Galen watched her. You never could trust a girl. They couldn’t keep a secret. That was a known fact, one he’d learned from his sister, Sandra.
“Why won’t you tell?”
“I won’t tell under certain circumstances.” She crossed her arms over her chest. “I’ll make a deal with you. If you two go swimming again, you gotta take me with you.”
He studied the girl. Kjersten Solheim was tall, taller than he was. She didn’t look rich, that was for sure. Her denim shorts and T-shirt were faded with age and use. Her hair, except for the white blond ponytail, was covered with a Baltimore Orioles cap. There wasn’t a frill, bow, or ribbon on her anywhere. She didn’t look like a girly girl. Not that Galen wanted to have a girl around, but maybe he could cut some kind of deal with this one.
“You gotta swim with us and then you won’t tell? No matter what?”
“I swear it.” Kjersten held her hand out solemnly, like a grown up would.
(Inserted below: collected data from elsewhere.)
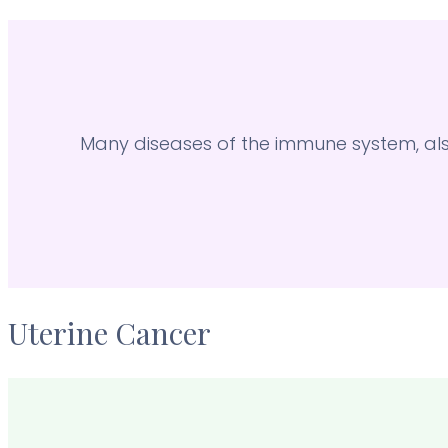
Many diseases of the immune system, a
Uterine Cancer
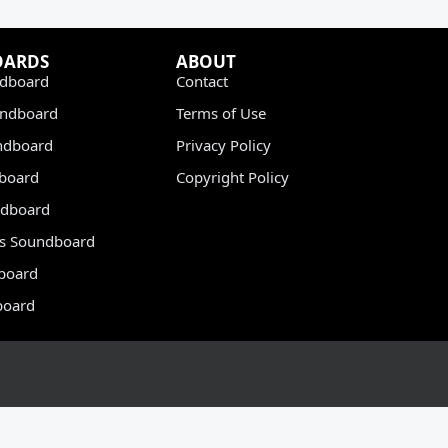
OARDS
ABOUT
dboard
Contact
undboard
Terms of Use
ndboard
Privacy Policy
dboard
Copyright Policy
dboard
s Soundboard
board
board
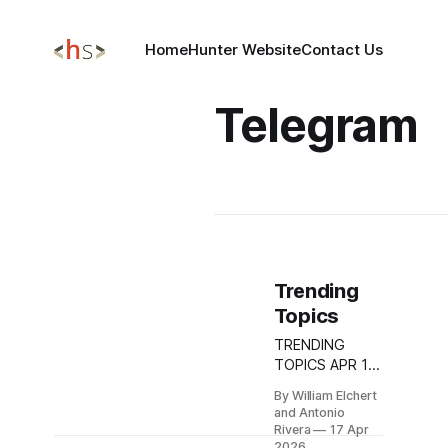
Home
Hunter Website
Contact Us
Telegram
Trending
Topics
TRENDING
TOPICS APR 17,
2026 CISA
By William Elchert
Sounds the
and Antonio
Alarm on
Rivera
17 Apr
Apache
2026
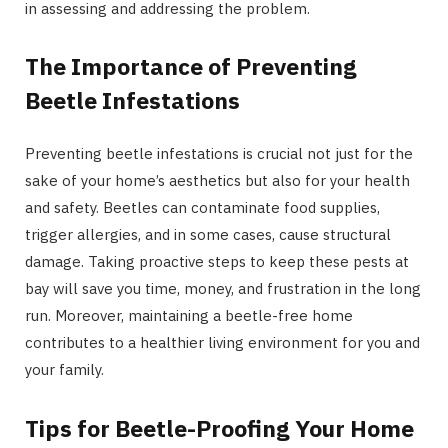
in assessing and addressing the problem.
The Importance of Preventing
Beetle Infestations
Preventing beetle infestations is crucial not just for the
sake of your home’s aesthetics but also for your health
and safety. Beetles can contaminate food supplies,
trigger allergies, and in some cases, cause structural
damage. Taking proactive steps to keep these pests at
bay will save you time, money, and frustration in the long
run. Moreover, maintaining a beetle-free home
contributes to a healthier living environment for you and
your family.
Tips for Beetle-Proofing Your Home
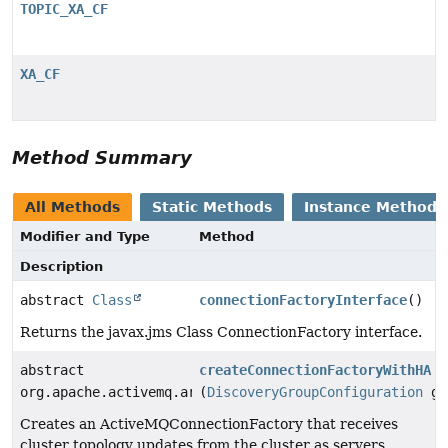
TOPIC_XA_CF
XA_CF
Method Summary
All Methods
Static Methods
Instance Methods
Modifier and Type
Method
Description
abstract
Class
connectionFactoryInterface
()
Returns the javax.jms Class ConnectionFactory interface.
abstract
createConnectionFactoryWithHA
org.apache.activemq.artemis.jms.client.ActiveMQConnec
(
DiscoveryGroupConfiguration
gr
Creates an ActiveMQConnectionFactory that receives
cluster topology updates from the cluster as servers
Galen took her hand, wondering all the while how he was gonna explain it to Ben, who still thought girls were weird. “Swear by something important.” His eyes fixed on the boxer. “Swear by Heidi’s life.”
“Okay. I’ll swear by Heidi. Sorry girl.” She reached down and patted the dog.
He took her hand and shook it. From that night on, they had been best friends, the three of them, Ben, Galen and Kjersten. Most of the time, it hadn’t even seemed like she was a girl, she was just one of them. His mother had called them the “Three Musketeers.” They had been inseparable, done everything together.
Galen shook his head, clearing away the memory of that first meeting with Kjersten five years ago.
I just have to forget her and move on.
But his mind was unruly and wouldn’t obey his directives. Other memories drifted through him, like the day he’d taught her to ride horses.
“Riding is easy. Anyone can do it. I’m surprised that you never learned how at any of those fancy summer camps or schools.”
“I just never did.” A fourteen-year-old Kjersten spat the words out of tight, thin, frightened lips.
“How come? Riding’s fun.”
“Horses are... really big.”
Her face was rigid as she sat absolutely frozen on the barrel-esque but somewhat swayed bare back of Jethro, the Odgers’ old Belgian horse, in the farm yard. Kjersten’s toes pointed straight to the ground and her hands were bound up in the thick, coarse mane. Jethro slowly swung his suitcase-sized head topped with fuzzy orange-yellow mane around. He rubbed the masticated, green slime on his mouth on Kjersten’s denim clad lag, gently nuzzled her and then lifted his head high, rolled his eyes back, and raised his lip.
“He’s laughing, isn’t he?” Kjersten whispered.